Per il resto, camminando lessi
le brevi poesie di Ungaretti
fino a che non si furono dissolte
nella mia radiosa felicità.
Una lumaca striscia per la terrazza,
un viscidume che va sul ventre, felicemente
sfuggita all’agitazione del giardino. Tenera,
duttile, cornea, aspira il suolo, diretta da un magnete
sotto i marmetti. A testa alta
questo sacro animale con dignità offensiva
taglia la strada alle formiche ove fervono i traffici
e si scambiano carichi da confonder
la vista. Sorella di Sisifo,
lei lavora in pianura, naturale nemica
della ripetizione.
Il centro è raggiunto, in gran silenzio quasi
non si dovesse dar scosse alla casa del mondo
che è piena di crepe invisibili.
Ora penso al tempo, non alla felicità,
perché soltanto come infelici siamo immortali.
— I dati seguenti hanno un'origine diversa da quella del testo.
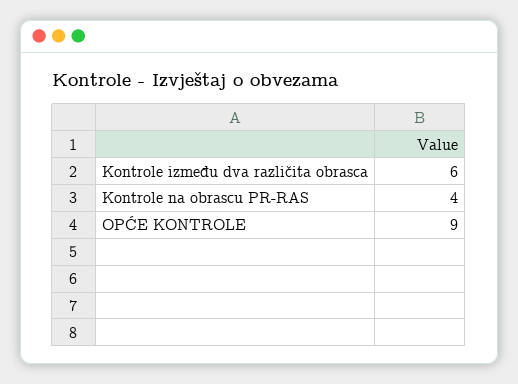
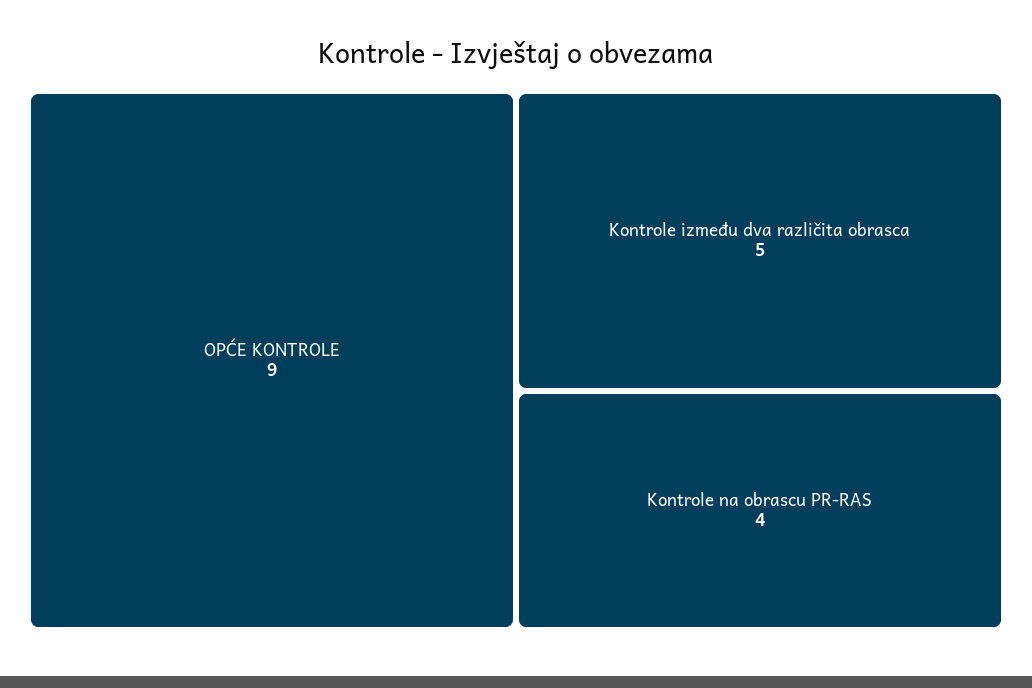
  {
-   "Kontrole između dva različita obrasca": 6,
+   "Kontrole između dva različita obrasca": 5,
    "Kontrole na obrascu PR-RAS": 4,
    "OPĆE KONTROLE": 9
  }

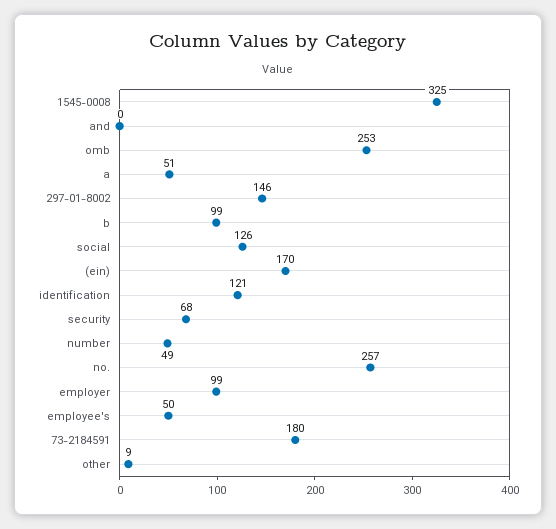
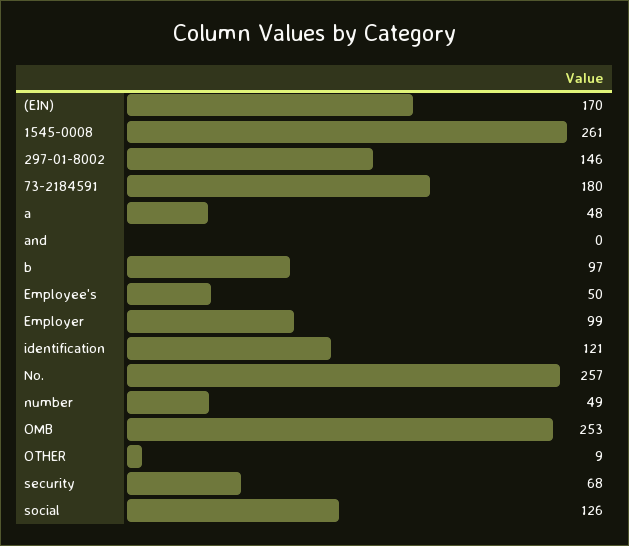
  {
-   "1545-0008": 325,
+   "1545-0008": 261,
    "and": 0,
    "omb": 253,
-   "a": 51,
+   "a": 48,
    "297-01-8002": 146,
-   "b": 99,
+   "b": 97,
    "social": 126,
    "(ein)": 170,
    "identification": 121,
    "security": 68,
    "number": 49,
    "no.": 257,
    "employer": 99,
    "employee's": 50,
    "73-2184591": 180,
    "other": 9
  }

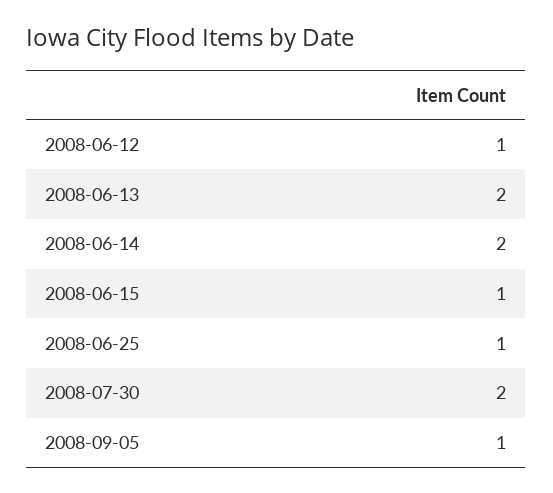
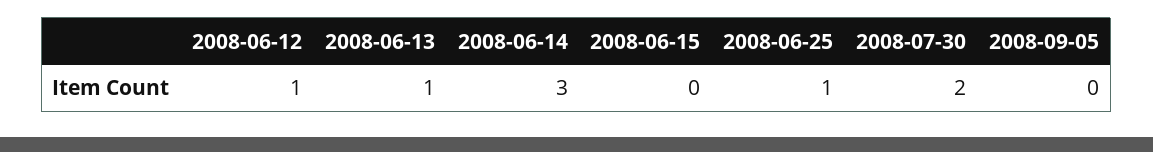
  {
    "2008-06-12": 1,
-   "2008-06-13": 2,
+   "2008-06-13": 1,
-   "2008-06-14": 2,
+   "2008-06-14": 3,
-   "2008-06-15": 1,
+   "2008-06-15": 0,
    "2008-06-25": 1,
    "2008-07-30": 2,
-   "2008-09-05": 1
+   "2008-09-05": 0
  }

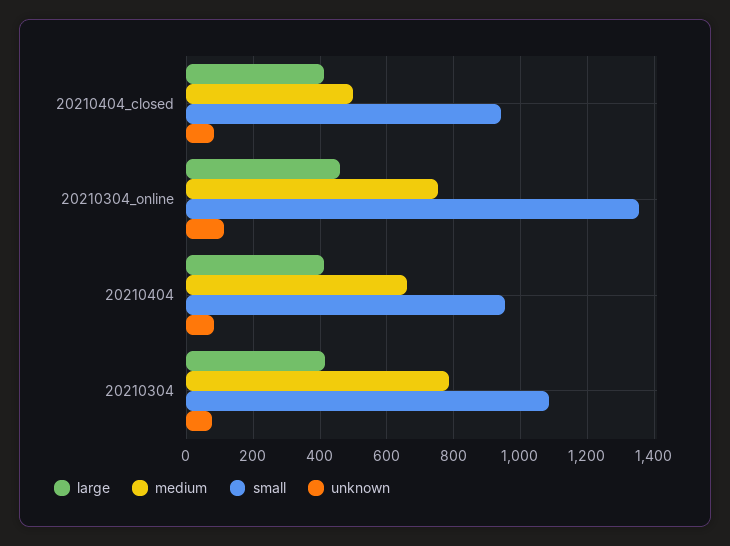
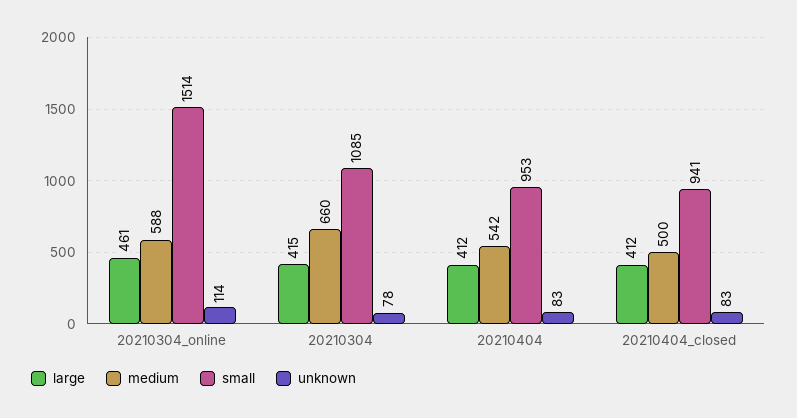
  {
    "large": {
      "20210404_closed": 412,
      "20210304_online": 461,
      "20210404": 412,
      "20210304": 415
    },
    "medium": {
      "20210404_closed": 500,
-     "20210304_online": 760,
+     "20210304_online": 588,
-     "20210404": 660,
+     "20210404": 542,
-     "20210304": 780
+     "20210304": 660
    },
    "small": {
      "20210404_closed": 941,
-     "20210304_online": 1360,
+     "20210304_online": 1514,
      "20210404": 953,
      "20210304": 1085
    },
    "unknown": {
      "20210404_closed": 83,
      "20210304_online": 114,
      "20210404": 83,
      "20210304": 78
    }
  }

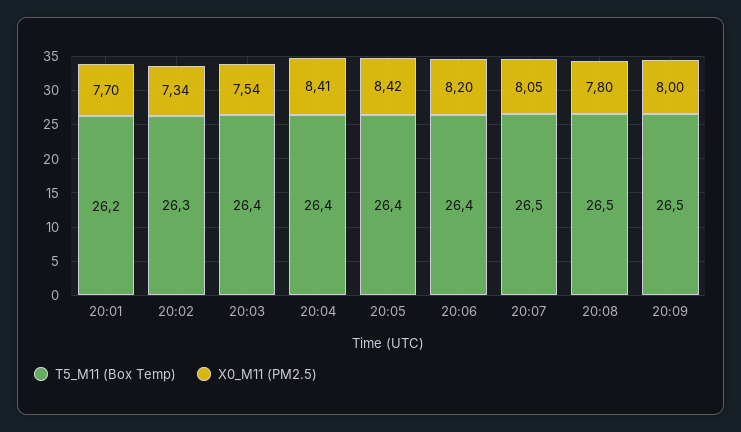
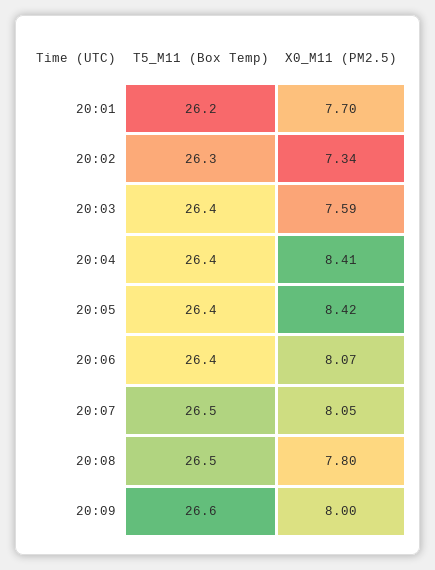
  {
    "T5_M11 (Box Temp)": {
      "20:01": 26.2,
      "20:02": 26.3,
      "20:03": 26.4,
      "20:04": 26.4,
      "20:05": 26.4,
      "20:06": 26.4,
      "20:07": 26.5,
      "20:08": 26.5,
-     "20:09": 26.5
+     "20:09": 26.6
    },
    "X0_M11 (PM2.5)": {
      "20:01": 7.7,
      "20:02": 7.34,
-     "20:03": 7.54,
+     "20:03": 7.59,
      "20:04": 8.41,
      "20:05": 8.42,
-     "20:06": 8.2,
+     "20:06": 8.07,
      "20:07": 8.05,
      "20:08": 7.8,
      "20:09": 8
    }
  }

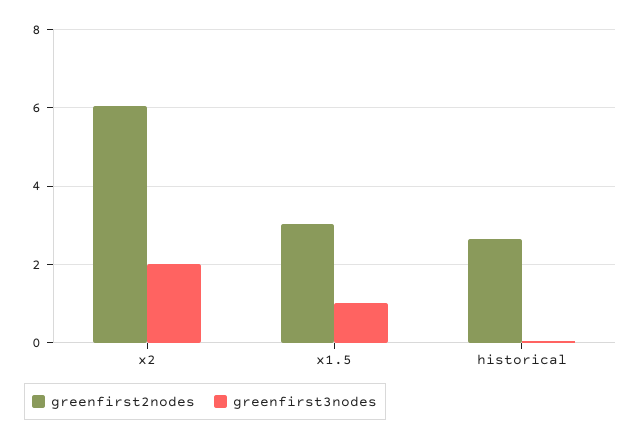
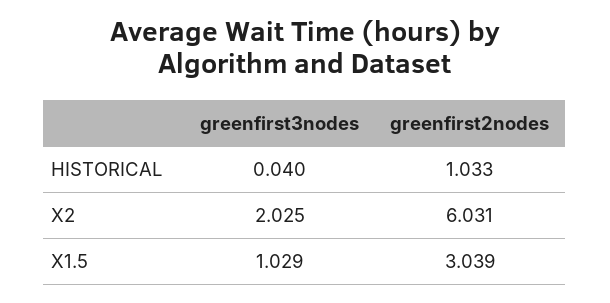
  {
    "greenfirst2nodes": {
      "x2": 6.031,
      "x1.5": 3.039,
-     "historical": 2.6
+     "historical": 1.033
    },
    "greenfirst3nodes": {
      "x2": 2.025,
      "x1.5": 1.029,
      "historical": 0.04
    }
  }

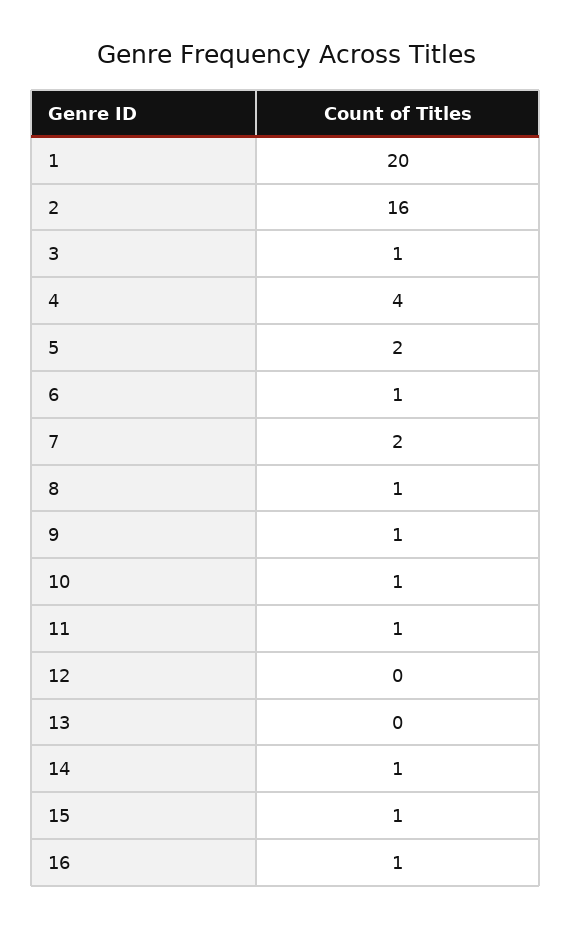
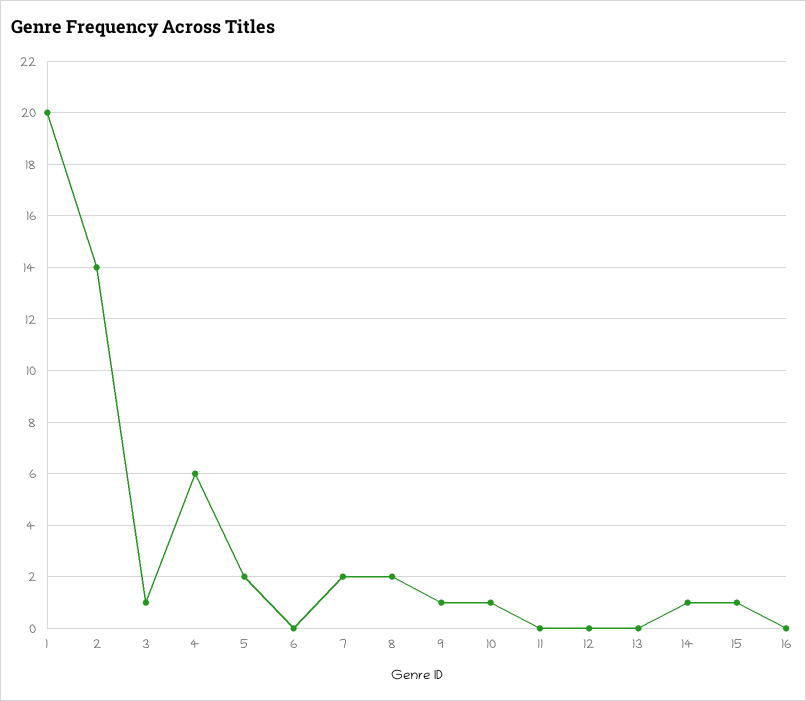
  {
    "1": 20,
-   "2": 16,
+   "2": 14,
    "3": 1,
-   "4": 4,
+   "4": 6,
    "5": 2,
-   "6": 1,
+   "6": 0,
    "7": 2,
-   "8": 1,
+   "8": 2,
    "9": 1,
    "10": 1,
-   "11": 1,
+   "11": 0,
    "12": 0,
    "13": 0,
    "14": 1,
    "15": 1,
-   "16": 1
+   "16": 0
  }

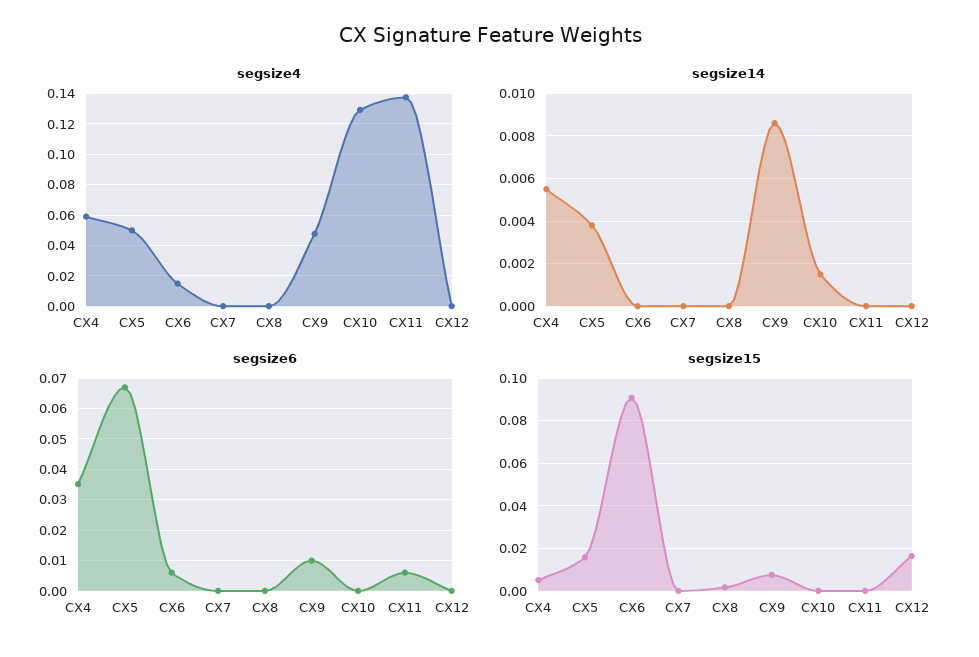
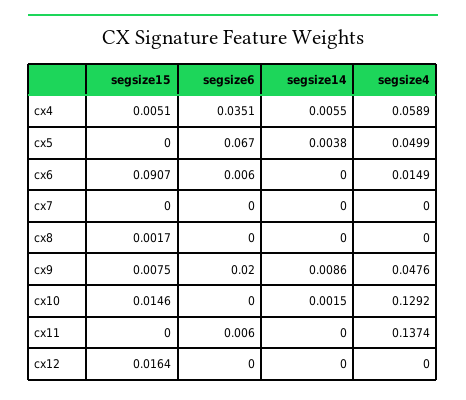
  {
    "segsize4": {
      "CX4": 0.0589,
      "CX5": 0.0499,
      "CX6": 0.0149,
      "CX7": 0,
      "CX8": 0,
      "CX9": 0.0476,
      "CX10": 0.1292,
      "CX11": 0.1374,
      "CX12": 0
    },
    "segsize14": {
      "CX4": 0.0055,
      "CX5": 0.0038,
      "CX6": 0,
      "CX7": 0,
      "CX8": 0,
      "CX9": 0.0086,
      "CX10": 0.0015,
      "CX11": 0,
      "CX12": 0
    },
    "segsize6": {
      "CX4": 0.0351,
      "CX5": 0.067,
      "CX6": 0.006,
      "CX7": 0,
      "CX8": 0,
-     "CX9": 0.01,
+     "CX9": 0.02,
      "CX10": 0,
      "CX11": 0.006,
      "CX12": 0
    },
    "segsize15": {
      "CX4": 0.0051,
-     "CX5": 0.015,
+     "CX5": 0,
      "CX6": 0.0907,
      "CX7": 0,
      "CX8": 0.0017,
      "CX9": 0.0075,
-     "CX10": 0,
+     "CX10": 0.0146,
      "CX11": 0,
      "CX12": 0.0164
    }
  }

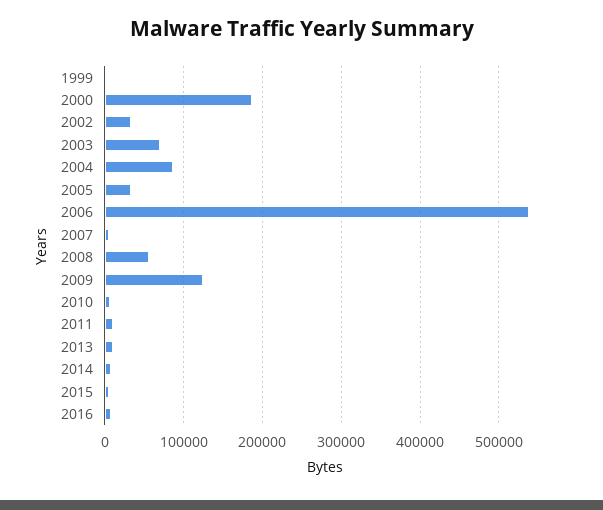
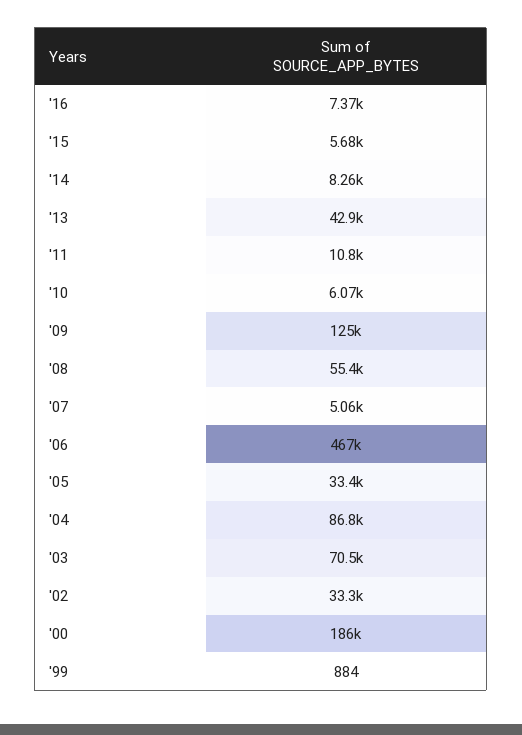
  {
    "1999": 884,
    "2000": 186000,
    "2002": 33300,
    "2003": 70500,
    "2004": 86800,
    "2005": 33400,
-   "2006": 540000,
+   "2006": 467000,
    "2007": 5060,
    "2008": 55400,
    "2009": 125000,
    "2010": 6070,
    "2011": 10800,
-   "2013": 10000,
+   "2013": 42900,
    "2014": 8260,
    "2015": 5680,
    "2016": 7370
  }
Ma lo capiamo che l’ordine funziona
solo con questa lumaca che ora ha fatto il giro
del quadrante bianco del suo orologio?
A che pro saremmo nati, dice Leopardi,
se non per riconoscere come saremmo felici
a non esser nati?
Chiaro che
il creatore dell’universo
si può vederlo come un giocoliere.
Tutto un maledetto gioco,
espressione d’incipiente stanchezza.
Ma talvolta, se a sera,
secondo un’abitudine,
ci raduniamo sul prato
a salutare in silenzio la notte,
per lo stupore restiamo senza parola:
lui per fregarci ci dà prove
del suo grande talento.
Discorso di Pascal Gli animali non conoscono ammirazione. La lepre più veloce non ottiene più cibo di quella più lenta, il cavallo vincente sta nella stalla accanto al perdente che condivide la sua lingua. Stupidità o virtù? Virtù.
Concepito e allevato Da una donna, oh portento, Egli giunge, ode e vede, E dell’inganno non s’avvede; Nutre desideri e brame, Con qualche lacrima geme; Disprezza ed onora, Periglio e gioia assapora; Crede, dubita, delira, istruisce etc. Tutto e nulla vero definisce; Edifica e annienta; E sempre si tormenta; Dorme, veglia, cresce, deperisce: La sua chioma scura incanutisce. E tutto questo, se va bene, dura, Soltanto per ottanta primavere Poi a fianco dei suoi avi si distende E mai più di ritornar gli si consente.